Notice also that the stronger the claim is, the less likely it is for it to be true: it is likely that I can lift a pencil, but less likely I can lift a refrigerator.
More formally, in logic we say that claim P is stronger than claim Q when P implies Q. This actually makes sense in the examples before: If it rains for the next two days, then it will rain tomorrow, and if I can lift a refigerator, then I can certainly lift a pencil.
To see that in your problem, claim 1 implies claim 2, notice that claim 1 is saying that 'there is some object from set A that stands in relation R to all objects in set B$, while claim 2 says that 'for every object in set B there is some objects from set A that stands in relation R to it'. In other words, in claim 1 we know it is the same one object from set A that stands in relation R to all objects in set B, while in claim 2, all objects in set B once again stand in relation R to some object in set A, but this time, it doesn't have to be the same object ... making claim 2 more more likely to be true .. and thus the weaker claim. Indeed, claim 1 logically implies claim 2, because if there is an object (call it 'a') that stand in relation R to all objects in set B, then for each object b in set B, I can of course find an object in set A ('a'!) that stands in relation R to b.
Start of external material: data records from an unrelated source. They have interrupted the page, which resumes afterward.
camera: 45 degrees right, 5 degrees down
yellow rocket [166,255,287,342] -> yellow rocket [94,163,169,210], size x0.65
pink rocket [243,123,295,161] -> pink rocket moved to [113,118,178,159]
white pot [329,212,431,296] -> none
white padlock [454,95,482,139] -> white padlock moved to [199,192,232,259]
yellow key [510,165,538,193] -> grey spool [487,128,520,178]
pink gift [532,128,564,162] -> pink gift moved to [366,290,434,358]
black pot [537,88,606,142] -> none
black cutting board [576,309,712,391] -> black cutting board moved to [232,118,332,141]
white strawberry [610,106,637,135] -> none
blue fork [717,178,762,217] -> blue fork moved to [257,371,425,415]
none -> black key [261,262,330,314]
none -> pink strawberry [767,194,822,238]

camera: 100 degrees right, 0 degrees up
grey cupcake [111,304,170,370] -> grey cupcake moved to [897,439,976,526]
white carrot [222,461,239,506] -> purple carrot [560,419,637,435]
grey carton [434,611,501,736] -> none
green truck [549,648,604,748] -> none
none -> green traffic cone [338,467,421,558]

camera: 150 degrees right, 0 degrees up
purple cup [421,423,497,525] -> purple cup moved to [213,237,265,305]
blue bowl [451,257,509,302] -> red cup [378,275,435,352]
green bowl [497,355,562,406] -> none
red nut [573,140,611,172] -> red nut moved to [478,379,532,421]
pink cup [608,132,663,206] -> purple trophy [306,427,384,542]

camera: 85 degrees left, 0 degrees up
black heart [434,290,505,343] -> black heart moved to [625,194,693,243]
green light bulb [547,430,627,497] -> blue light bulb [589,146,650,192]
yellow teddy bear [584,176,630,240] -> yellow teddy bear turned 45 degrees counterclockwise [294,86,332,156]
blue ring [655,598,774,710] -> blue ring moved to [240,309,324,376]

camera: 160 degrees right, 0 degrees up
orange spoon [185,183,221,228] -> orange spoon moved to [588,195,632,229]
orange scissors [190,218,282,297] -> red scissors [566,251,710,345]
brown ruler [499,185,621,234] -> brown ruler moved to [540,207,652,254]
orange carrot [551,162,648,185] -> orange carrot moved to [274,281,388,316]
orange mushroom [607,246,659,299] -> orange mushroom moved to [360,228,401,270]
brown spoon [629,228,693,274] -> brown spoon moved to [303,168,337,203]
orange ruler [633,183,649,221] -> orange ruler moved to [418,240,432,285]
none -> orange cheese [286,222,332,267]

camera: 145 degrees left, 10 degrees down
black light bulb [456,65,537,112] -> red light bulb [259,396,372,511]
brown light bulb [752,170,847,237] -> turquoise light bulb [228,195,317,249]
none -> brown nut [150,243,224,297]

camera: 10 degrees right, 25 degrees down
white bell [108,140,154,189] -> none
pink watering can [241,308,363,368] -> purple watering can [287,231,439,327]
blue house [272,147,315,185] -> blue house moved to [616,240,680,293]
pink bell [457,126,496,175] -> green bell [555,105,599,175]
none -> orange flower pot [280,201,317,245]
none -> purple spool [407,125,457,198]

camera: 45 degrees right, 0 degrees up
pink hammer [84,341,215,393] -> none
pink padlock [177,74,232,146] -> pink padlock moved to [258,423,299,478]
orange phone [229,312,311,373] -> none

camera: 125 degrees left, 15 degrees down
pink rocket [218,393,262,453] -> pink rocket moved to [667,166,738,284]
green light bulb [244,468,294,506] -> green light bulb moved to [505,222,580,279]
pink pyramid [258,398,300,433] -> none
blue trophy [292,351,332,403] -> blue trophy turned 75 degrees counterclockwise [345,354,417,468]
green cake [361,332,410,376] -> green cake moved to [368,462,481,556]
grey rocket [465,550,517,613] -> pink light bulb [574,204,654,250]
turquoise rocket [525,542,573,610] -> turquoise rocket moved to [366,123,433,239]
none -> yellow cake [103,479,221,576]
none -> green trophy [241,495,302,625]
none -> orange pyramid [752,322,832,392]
But the other way around does not hold, so claim 1 is strictly stronger than claim 2.
Finally, to provide a concrete example: suppose both sets are natural numbers, and suppose the $R(x,y)$ means $x > y$
Then claim 1 means: There is a natural number that is greater than all natural numbers ... which is clearly false
Claim 2 would mean: For every number there is a greater natural number ... which is true
Claim 1 is false because there is no one number greater than all others ... but claim 2 is true, because for each number we can find a greater number. Claim 1 is therefore such a strong claim that it is false.